TBMM Milli Eğitim,
Kültür, Gençlik ve Spor Komisyonunda,
Konya'da Karatay ve
Mevlana,
Mersin'de Toros,
İstanbul'da İstanbul Medipol, Kayseri'de Nuh Naci Yazgan adıyla 5 yeni
vakıf üniversitesi kurulmasını öngören
kanun tasarısı kabul edildi. İstanbul'da kurulması öngörülen ''Medipol''
Üniversitesinin ismine, ''
Türkçe olmadığı'' gerekçesiyle
itiraz edildi.
Milli Eğitim Bakanı Nimet Çubukçu, tasarıyı sunuş konuşmasında, yüksek öğrenime olan talep ile arz arasında büyük fark olduğunu, bu farkın son 30 yıldan bu yana giderek arttığını belirtti. Çubukçu, bunun sonucu olarak
yurt dışındaki üniversitelere talebin de arttığını, Türkiye'nin, yurt dışında eğitim gören yüksek öğrenim öğrenci sayısında, dünya
ülkeleri arasında ilk sıralarda yer aldığını söyledi.
Çubukçu, yüksek öğrenim talebinin karşılanması ve 9. Kalkınma Planı'nda yüksek öğrenim için hedeflenen yüzde 48'lik okullaşma oranına ulaşılması için vakıf üniversitelerinin kurulmasının desteklenmesi gerektiğini kaydetti. Nimet Çubukçu, bunun, devlet üniversiteleri üzerindeki kontenjan baskısının azaltılması açısından da önemli olduğunu dile getirdi.
Türkiye'de vakıf üniversitelerinde öğrenim gören öğrenci oranının yüzde 6 olduğunu belirten Çubukçu, 2002'de 53'ü devlet, 23'ü vakıf olmak üzere 76 olan üniversite sayısının, bugün 94'ü devlet, 38'i vakıf toplam 132'ye ulaştığını bildirdi. Çubukçu, 2003'ten bu yana 41'i devlet, 15'i
vakıf üniversitesi olmak üzere, 56 üniversite kurulduğunu anımsattı.
Çubukçu, 2002'ye kadar kurulan vakıf üniversitelerinin, biri hariç 3 büyük ilde toplanırken, yeni kurulan vakıf üniversitelerinin ülke geneline yayıldığına dikkati çekti.

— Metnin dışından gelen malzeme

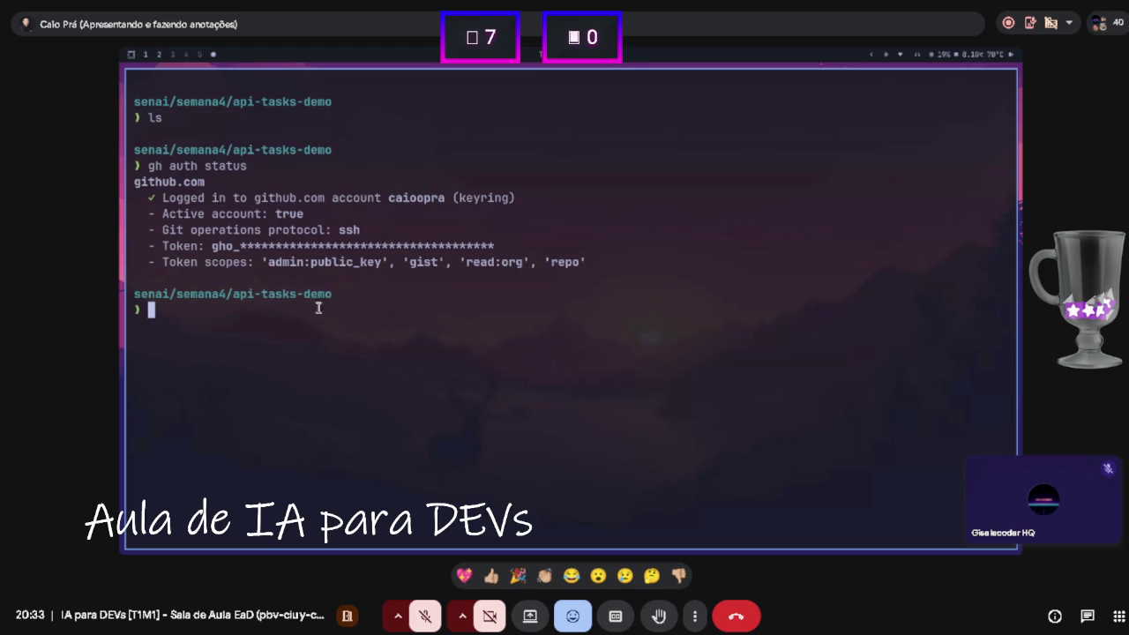
{"action": "type", "text": "claer"}
{"action": "key", "text": "Return"}
{"action": "type", "text": "clear"}
{"action": "key", "text": "Return"}
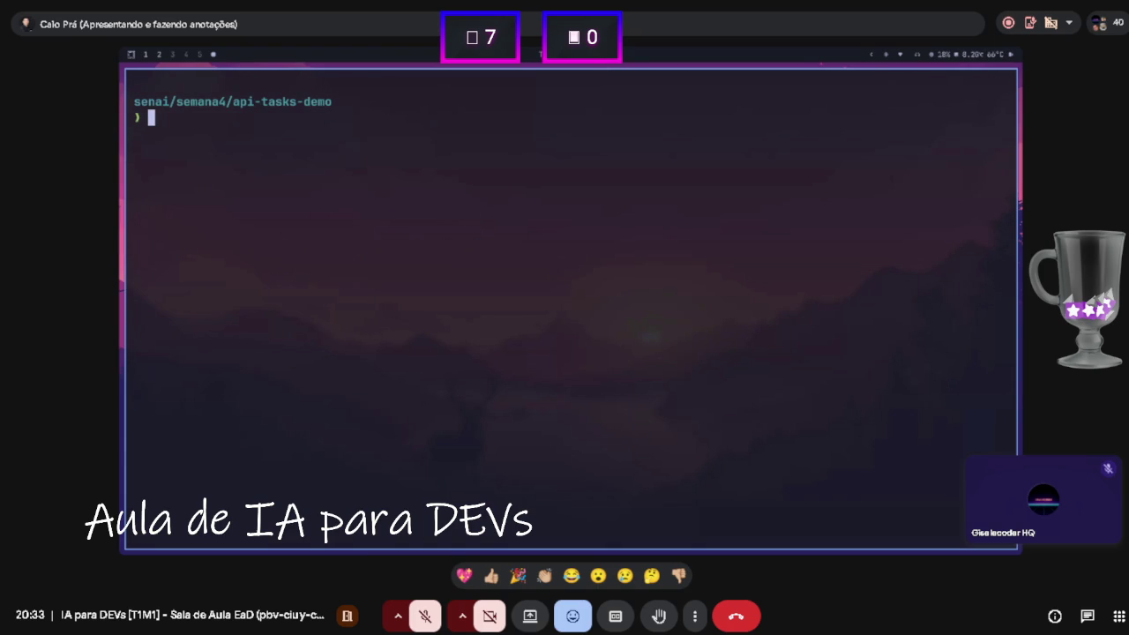
{"action": "type", "text": "gh"}
{"action": "key", "text": "Return"}
{"action": "type", "text": "clear"}
{"action": "key", "text": "Return"}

Üniversitesiz il kalmadığına işaret eden Çubukçu, ''Ama üniversite kurmak kadar önemli bir diğer husus, eğitim kurumlarını nitelik olarak dünya standartları düzeyine çıkarmaktır. Bu anlamda ülkemiz, eğitim alanındaki adımlarını açmalı, Türkiye'nin en büyük hazinesi olan
genç nüfusu bilgi çağına hazırlamalıdır'' diye konuştu.
Milli Eğitim Bakanı Çubukçu, vakıf üniversitelerinde 2007-2008
öğretim yılında 124 bin 130 öğrencinin öğrenim gördüğünü belirterek, ilk kez 1984'de Türkiye'de faaliyet gösteren vakıf üniversitelerinin, artan sayıları, büyüyen öğrenci kapasiteleriyle, devlet üniversiteleri yanında yer aldığını kaydetti. Çubukçu, ''Ülkemizin yüksek öğrenimdeki okullaşma hedefine ulaşmasında, gençlerimizin yüksek öğreniminin taleplerinin karşılanmasında, vakıf üniversiteleri önemlidir'' diyerek sözlerini tamamladı.
''7 YAŞINDAKİNİ EMANET EDİYORUZ, 18 YAŞINDAKİNİ EDEMİYORUZ''
AK Parti Mersin
Milletvekili Ömer İnan,
komisyonda, YÖK'ün, Başkan veya Başkan Yardımcısı düzeyinde temsil edilmemesini eleştirdi.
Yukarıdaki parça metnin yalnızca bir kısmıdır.